» **TASK BRIEF**: Copy each line of the data below with the word "Cela".

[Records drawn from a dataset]
::::

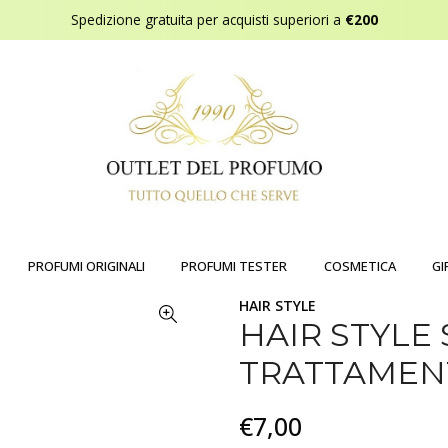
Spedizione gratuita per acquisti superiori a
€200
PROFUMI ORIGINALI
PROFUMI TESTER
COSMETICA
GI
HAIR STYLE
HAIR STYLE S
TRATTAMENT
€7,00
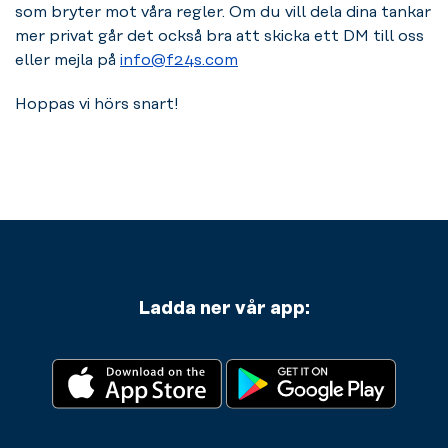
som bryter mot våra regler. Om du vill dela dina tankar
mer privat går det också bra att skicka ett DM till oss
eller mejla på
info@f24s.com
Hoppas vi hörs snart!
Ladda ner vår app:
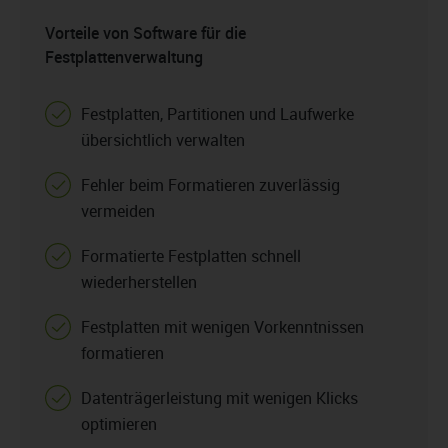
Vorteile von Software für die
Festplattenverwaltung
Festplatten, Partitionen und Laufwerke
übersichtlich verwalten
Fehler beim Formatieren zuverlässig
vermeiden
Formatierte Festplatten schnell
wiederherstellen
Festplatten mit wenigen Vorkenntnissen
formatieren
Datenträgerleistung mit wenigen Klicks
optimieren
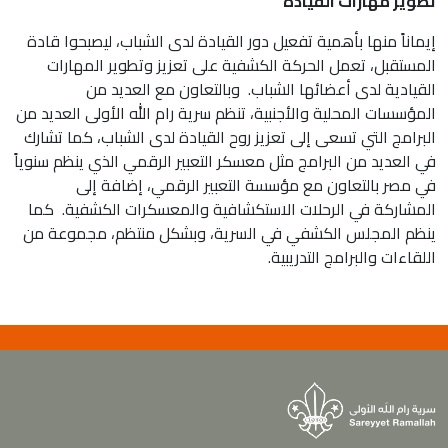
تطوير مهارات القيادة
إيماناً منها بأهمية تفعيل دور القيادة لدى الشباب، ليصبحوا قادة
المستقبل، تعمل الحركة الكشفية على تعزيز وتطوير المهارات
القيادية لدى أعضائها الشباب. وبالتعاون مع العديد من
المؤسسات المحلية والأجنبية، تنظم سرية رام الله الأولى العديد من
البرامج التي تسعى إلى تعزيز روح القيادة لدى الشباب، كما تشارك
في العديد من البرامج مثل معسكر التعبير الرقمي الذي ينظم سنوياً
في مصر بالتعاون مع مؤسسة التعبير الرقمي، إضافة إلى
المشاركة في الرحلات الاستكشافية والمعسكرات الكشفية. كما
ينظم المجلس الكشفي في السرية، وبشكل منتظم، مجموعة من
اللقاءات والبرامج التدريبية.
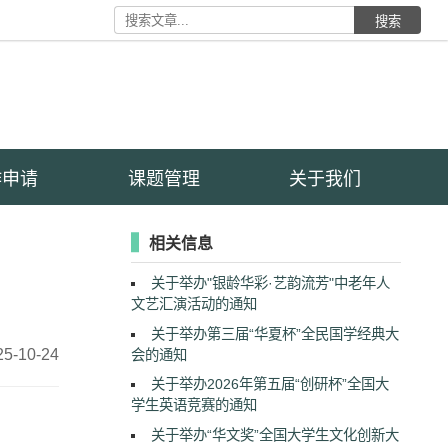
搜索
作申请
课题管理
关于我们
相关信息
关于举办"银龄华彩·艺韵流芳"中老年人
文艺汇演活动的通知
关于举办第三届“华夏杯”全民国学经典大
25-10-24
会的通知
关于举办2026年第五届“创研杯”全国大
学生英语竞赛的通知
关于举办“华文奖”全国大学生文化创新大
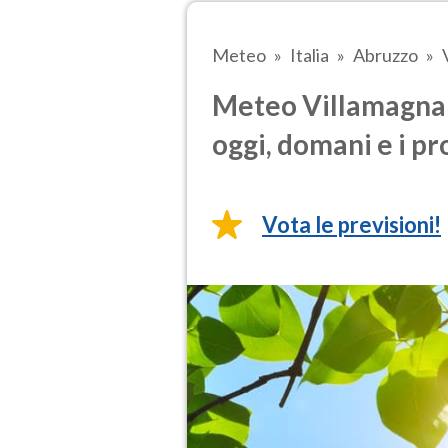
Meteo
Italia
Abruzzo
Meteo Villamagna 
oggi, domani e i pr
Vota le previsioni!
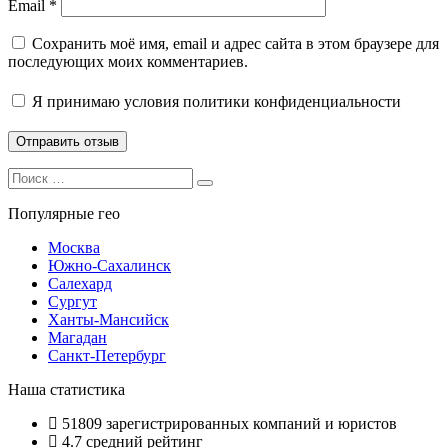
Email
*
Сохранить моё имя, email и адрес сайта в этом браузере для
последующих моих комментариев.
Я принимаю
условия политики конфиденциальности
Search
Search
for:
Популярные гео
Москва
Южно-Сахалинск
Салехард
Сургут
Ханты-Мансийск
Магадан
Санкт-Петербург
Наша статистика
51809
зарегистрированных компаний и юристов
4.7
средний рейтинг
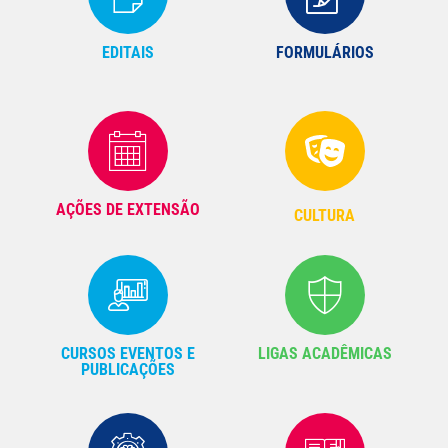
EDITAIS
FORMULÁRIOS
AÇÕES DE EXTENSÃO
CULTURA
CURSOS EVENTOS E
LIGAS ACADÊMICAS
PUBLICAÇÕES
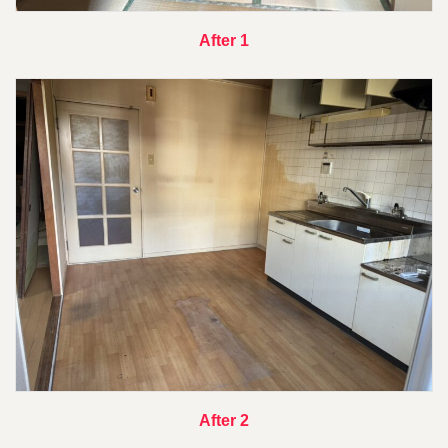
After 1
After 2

::::

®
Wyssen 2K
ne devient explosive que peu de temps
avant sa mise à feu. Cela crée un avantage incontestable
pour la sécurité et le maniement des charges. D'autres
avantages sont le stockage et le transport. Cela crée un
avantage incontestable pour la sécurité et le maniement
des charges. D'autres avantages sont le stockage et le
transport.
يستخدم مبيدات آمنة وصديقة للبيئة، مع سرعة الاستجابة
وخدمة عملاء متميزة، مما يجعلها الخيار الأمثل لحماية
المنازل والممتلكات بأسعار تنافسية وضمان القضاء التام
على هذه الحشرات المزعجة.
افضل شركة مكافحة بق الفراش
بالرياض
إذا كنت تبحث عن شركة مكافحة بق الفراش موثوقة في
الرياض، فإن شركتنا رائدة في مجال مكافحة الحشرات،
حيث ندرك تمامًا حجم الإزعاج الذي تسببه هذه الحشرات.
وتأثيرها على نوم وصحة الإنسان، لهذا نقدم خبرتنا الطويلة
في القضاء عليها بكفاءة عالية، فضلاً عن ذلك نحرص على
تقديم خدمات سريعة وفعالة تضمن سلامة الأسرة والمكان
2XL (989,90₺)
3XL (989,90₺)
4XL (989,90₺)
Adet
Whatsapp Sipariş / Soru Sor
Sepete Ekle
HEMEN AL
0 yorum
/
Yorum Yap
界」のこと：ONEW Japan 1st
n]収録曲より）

::::

» **RESULT OF THE EXERCISE**:
avant sa mise à feu. Cela crée un avantage incontestable
avantages sont le stockage et le transport. Cela crée un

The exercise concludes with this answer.